The prospect of 5G availability across public and private networks has exciting potential for accelerating global growth in GDP. This does not purely apply to consumer enhanced mobile broadband connectivity, but spans exciting enterprise use cases across a range of vertical markets. Many of these use cases demand peak 5G performance – the lowest levels of latency, the highest levels of availability, the tightest levels of security and the most reliable and dedicated areas of coverage. The truth is, that many enterprises require 5G guarantees that operators won’t be able to deliver, leaving many with no other option than to build their own networks.
The operator-led spectrum monopoly is over
Historically, licensed mobile operators have enjoyed a monopoly when it comes to the acquisition of radio spectrum for mobile networks. Domestic operators in each country have bid against each other to secure the bands that support their future growth strategies. Each operator has then been mandated by their regulator, relative to how much spectrum they acquire, to guarantee the fulfillment of national coverage goals by a set timeframe. How an operator chooses to achieve these goals, and where they place their sites, is up to them. Network economics always dictate that mobile coverage is targeted in densely populated areas, where paying users are guaranteed, thus providing a return on their spectrum investments.

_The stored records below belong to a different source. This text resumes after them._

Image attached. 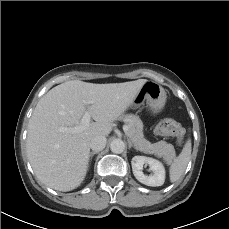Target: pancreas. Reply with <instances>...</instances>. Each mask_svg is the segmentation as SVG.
Returning a JSON list of instances; mask_svg holds the SVG:
<instances>
[{
  "label": "pancreas",
  "instance_id": "pancreas-1",
  "mask_svg": "<svg viewBox=\"0 0 229 229\" xmlns=\"http://www.w3.org/2000/svg\"><path fill=\"white\" fill-rule=\"evenodd\" d=\"M129 130L127 136L133 143L134 147L146 154H154L157 157H162L168 163L175 157V149L172 144L166 141H159L152 144L145 139L143 134V123L141 119L132 114H127L122 117Z\"/></svg>",
  "mask_w": 229,
  "mask_h": 229
}]
</instances>
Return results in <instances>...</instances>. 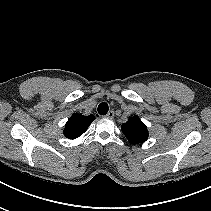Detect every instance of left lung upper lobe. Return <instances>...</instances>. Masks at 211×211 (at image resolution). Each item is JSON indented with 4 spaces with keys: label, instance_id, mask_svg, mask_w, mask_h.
Returning <instances> with one entry per match:
<instances>
[{
    "label": "left lung upper lobe",
    "instance_id": "left-lung-upper-lobe-1",
    "mask_svg": "<svg viewBox=\"0 0 211 211\" xmlns=\"http://www.w3.org/2000/svg\"><path fill=\"white\" fill-rule=\"evenodd\" d=\"M121 130L131 144L143 143L148 138L147 127L138 116H133L122 124Z\"/></svg>",
    "mask_w": 211,
    "mask_h": 211
}]
</instances>
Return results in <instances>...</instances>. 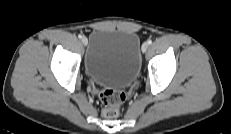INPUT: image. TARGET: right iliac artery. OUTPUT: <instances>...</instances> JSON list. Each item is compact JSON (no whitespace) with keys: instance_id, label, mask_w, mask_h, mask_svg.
Returning <instances> with one entry per match:
<instances>
[{"instance_id":"right-iliac-artery-1","label":"right iliac artery","mask_w":231,"mask_h":134,"mask_svg":"<svg viewBox=\"0 0 231 134\" xmlns=\"http://www.w3.org/2000/svg\"><path fill=\"white\" fill-rule=\"evenodd\" d=\"M78 37H79V38H82V35H81V34H79V35H78Z\"/></svg>"}]
</instances>
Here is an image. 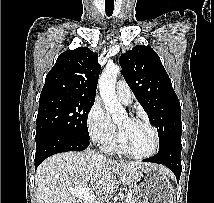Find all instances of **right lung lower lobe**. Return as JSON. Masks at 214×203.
<instances>
[{
    "mask_svg": "<svg viewBox=\"0 0 214 203\" xmlns=\"http://www.w3.org/2000/svg\"><path fill=\"white\" fill-rule=\"evenodd\" d=\"M89 144L90 142L87 140L62 134L44 136L36 141L35 170L43 160L53 154L68 151H83Z\"/></svg>",
    "mask_w": 214,
    "mask_h": 203,
    "instance_id": "98d812e1",
    "label": "right lung lower lobe"
}]
</instances>
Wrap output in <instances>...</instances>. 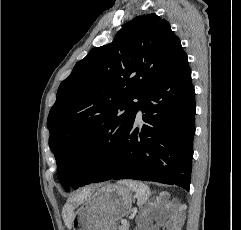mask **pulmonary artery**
<instances>
[{
    "label": "pulmonary artery",
    "instance_id": "1",
    "mask_svg": "<svg viewBox=\"0 0 241 230\" xmlns=\"http://www.w3.org/2000/svg\"><path fill=\"white\" fill-rule=\"evenodd\" d=\"M141 118H142V113H141V111H138V113H137V119H138V120H141Z\"/></svg>",
    "mask_w": 241,
    "mask_h": 230
}]
</instances>
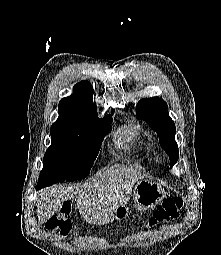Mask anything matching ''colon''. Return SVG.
Listing matches in <instances>:
<instances>
[{"label": "colon", "instance_id": "colon-1", "mask_svg": "<svg viewBox=\"0 0 221 255\" xmlns=\"http://www.w3.org/2000/svg\"><path fill=\"white\" fill-rule=\"evenodd\" d=\"M183 207V200L179 197L166 199L154 211L149 220L150 226L154 227L162 222H169L179 217ZM70 205L63 204L58 214L51 216L46 223L48 231H59L61 235H66L72 227L70 220Z\"/></svg>", "mask_w": 221, "mask_h": 255}]
</instances>
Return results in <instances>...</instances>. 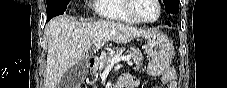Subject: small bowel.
<instances>
[{"label": "small bowel", "mask_w": 227, "mask_h": 88, "mask_svg": "<svg viewBox=\"0 0 227 88\" xmlns=\"http://www.w3.org/2000/svg\"><path fill=\"white\" fill-rule=\"evenodd\" d=\"M120 80H123L121 88H131L136 85V80L130 76H124ZM163 83H169L170 88H177V82L174 78L173 72L168 70L163 76Z\"/></svg>", "instance_id": "1"}]
</instances>
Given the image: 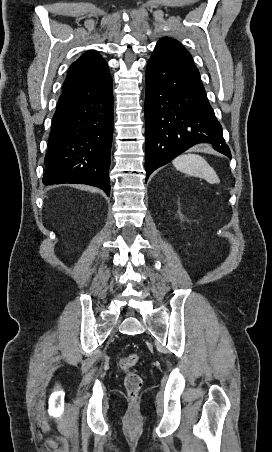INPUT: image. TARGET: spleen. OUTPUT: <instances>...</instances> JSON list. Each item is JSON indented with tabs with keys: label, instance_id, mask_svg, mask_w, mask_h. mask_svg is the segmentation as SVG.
I'll return each mask as SVG.
<instances>
[{
	"label": "spleen",
	"instance_id": "3e777b00",
	"mask_svg": "<svg viewBox=\"0 0 272 452\" xmlns=\"http://www.w3.org/2000/svg\"><path fill=\"white\" fill-rule=\"evenodd\" d=\"M173 165L186 175L203 178L211 184L220 182L215 170L200 155L182 154L173 160Z\"/></svg>",
	"mask_w": 272,
	"mask_h": 452
}]
</instances>
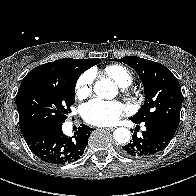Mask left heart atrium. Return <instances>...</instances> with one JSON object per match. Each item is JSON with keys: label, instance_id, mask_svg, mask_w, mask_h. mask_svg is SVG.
<instances>
[{"label": "left heart atrium", "instance_id": "39dd6f15", "mask_svg": "<svg viewBox=\"0 0 196 196\" xmlns=\"http://www.w3.org/2000/svg\"><path fill=\"white\" fill-rule=\"evenodd\" d=\"M127 110L119 101L94 99L83 105L82 117L92 125L108 126L115 123Z\"/></svg>", "mask_w": 196, "mask_h": 196}]
</instances>
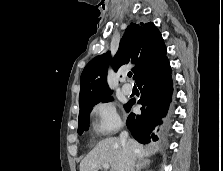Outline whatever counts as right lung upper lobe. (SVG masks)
Returning <instances> with one entry per match:
<instances>
[{
  "instance_id": "cb5924a9",
  "label": "right lung upper lobe",
  "mask_w": 223,
  "mask_h": 171,
  "mask_svg": "<svg viewBox=\"0 0 223 171\" xmlns=\"http://www.w3.org/2000/svg\"><path fill=\"white\" fill-rule=\"evenodd\" d=\"M166 59V47L155 25L152 22L131 23L112 61L108 51L92 59L84 68L80 81V108L112 94L106 81L110 63L115 71L120 65L134 63L133 78L137 82Z\"/></svg>"
}]
</instances>
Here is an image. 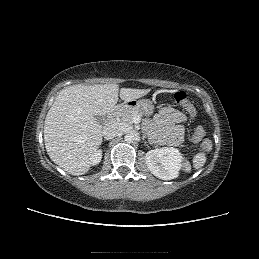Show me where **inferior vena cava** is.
Masks as SVG:
<instances>
[{
    "label": "inferior vena cava",
    "instance_id": "602c4592",
    "mask_svg": "<svg viewBox=\"0 0 259 259\" xmlns=\"http://www.w3.org/2000/svg\"><path fill=\"white\" fill-rule=\"evenodd\" d=\"M120 132L121 128L117 123H109L102 130V134L107 140L116 137Z\"/></svg>",
    "mask_w": 259,
    "mask_h": 259
}]
</instances>
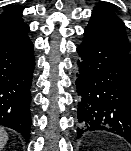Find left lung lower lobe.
<instances>
[{"instance_id": "0a47b994", "label": "left lung lower lobe", "mask_w": 131, "mask_h": 151, "mask_svg": "<svg viewBox=\"0 0 131 151\" xmlns=\"http://www.w3.org/2000/svg\"><path fill=\"white\" fill-rule=\"evenodd\" d=\"M77 53V137L106 131L131 143L130 52L84 34Z\"/></svg>"}]
</instances>
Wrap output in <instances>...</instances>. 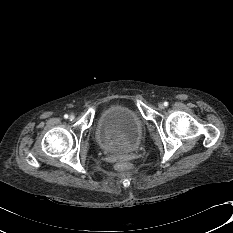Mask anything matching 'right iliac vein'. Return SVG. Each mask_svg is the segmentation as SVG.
<instances>
[{
	"mask_svg": "<svg viewBox=\"0 0 233 233\" xmlns=\"http://www.w3.org/2000/svg\"><path fill=\"white\" fill-rule=\"evenodd\" d=\"M74 118H75L74 114H71V115L69 116V119H70V120H74Z\"/></svg>",
	"mask_w": 233,
	"mask_h": 233,
	"instance_id": "1",
	"label": "right iliac vein"
}]
</instances>
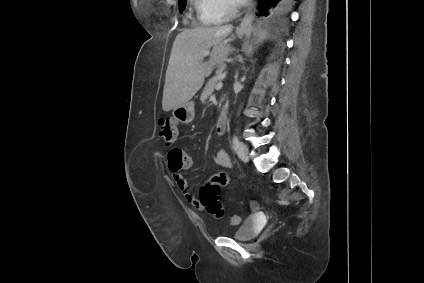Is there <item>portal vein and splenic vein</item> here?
Masks as SVG:
<instances>
[{"instance_id":"portal-vein-and-splenic-vein-1","label":"portal vein and splenic vein","mask_w":424,"mask_h":283,"mask_svg":"<svg viewBox=\"0 0 424 283\" xmlns=\"http://www.w3.org/2000/svg\"><path fill=\"white\" fill-rule=\"evenodd\" d=\"M203 55H204V56L209 55V51H204V52H203ZM222 86H223V83H222V82H219V83H217V85L215 86V89H216V90H219V89H221V88H222Z\"/></svg>"}]
</instances>
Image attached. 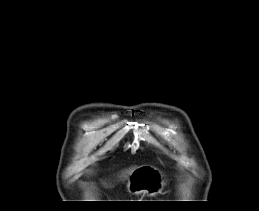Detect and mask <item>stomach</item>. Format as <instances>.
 Returning a JSON list of instances; mask_svg holds the SVG:
<instances>
[{
  "label": "stomach",
  "mask_w": 259,
  "mask_h": 211,
  "mask_svg": "<svg viewBox=\"0 0 259 211\" xmlns=\"http://www.w3.org/2000/svg\"><path fill=\"white\" fill-rule=\"evenodd\" d=\"M165 185L163 175L154 166L144 165L137 167L130 174L127 190L131 194L157 195L162 192Z\"/></svg>",
  "instance_id": "1"
}]
</instances>
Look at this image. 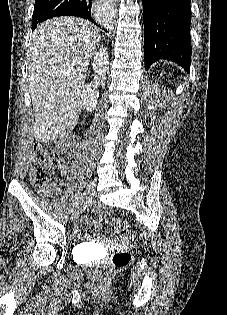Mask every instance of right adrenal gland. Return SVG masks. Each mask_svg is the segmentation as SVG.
<instances>
[{
	"mask_svg": "<svg viewBox=\"0 0 227 315\" xmlns=\"http://www.w3.org/2000/svg\"><path fill=\"white\" fill-rule=\"evenodd\" d=\"M100 46L103 47L101 44H99L98 47H100Z\"/></svg>",
	"mask_w": 227,
	"mask_h": 315,
	"instance_id": "2a0ac1e0",
	"label": "right adrenal gland"
}]
</instances>
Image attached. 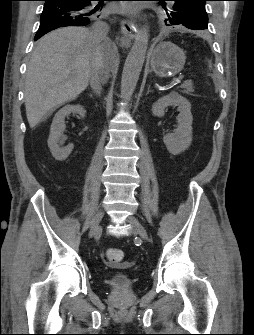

Targeting spectrum resource at densely populated areas makes commercial sense, but it also restricts network capacity across supporting cells. Spectrum, after all, is a finite resource and it has limits in terms of the users and data sessions it can support. While 5G networks offer greater capacity than 4G networks, whether enterprises have access to the bandwidth and connectivity they need will still likely be determined by where its facilities are located.
Even if an enterprise does have access to the necessary coverage and capacity, does it enjoy the same levels of control and security over them as it could if it had its own network? The coverage and capacity afforded by private networks can be dedicated to specific applications or individuals – on an hour-by-hour, or even a second-by-second basis. Enterprises can control their own radios to ensure reliability and minimize latency. They can also ensure that information collated and processed by their own applications and systems doesn’t leave their premises – a fundamental concern for sensitive, mission-critical use cases. The enterprise via their SI partner can also set appropriate levels of service to their business, ensuring service continuity or rapid restoration should a component fail.
Operators raising concerns
Understandably, the operators would prefer for regulators not to set aside spectrum for the use of private networks. After all, every enterprise that builds its own network is one less potential operator customer. The GSMA argues that allocating spectrum to enterprises creates spectrum scarcity and drive up prices that, in turn, will make 5G coverage patchier and reduce available speeds across public networks. All of this, the GSMA adds, will impact 5G uptake overall.
The reality is, however, that perfect mobile broadband service does not exist today, despite mobile operators having a monopoly on spectrum usage for such a long time. Mobile coverage is patchy in certain areas of all countries. Network speeds are always impacted by overall congestion and prices paid for spectrum have been in decline since the eye-watering rates paid for 3G spectrum at the turn of the millennium.
5G brings healthy demand for private networks
Competition for 5G spectrum is going to intensify for operators over the coming years. Regulators want to offer wider choice in terms of how mobile broadband connectivity is leveraged for new levels of efficiency and productivity. Private 5G networks, in time, will offer the low latency capabilities needed to automate robotic manufacturing, support remote surgery in hospitals, or even enable the commercial availability of autonomous vehicles. Mobile operators, too, will offer these capabilities, but they won’t be able to match the same levels of coverage and capacity allocation, network reliability or data security that they could achieve by building their own networks.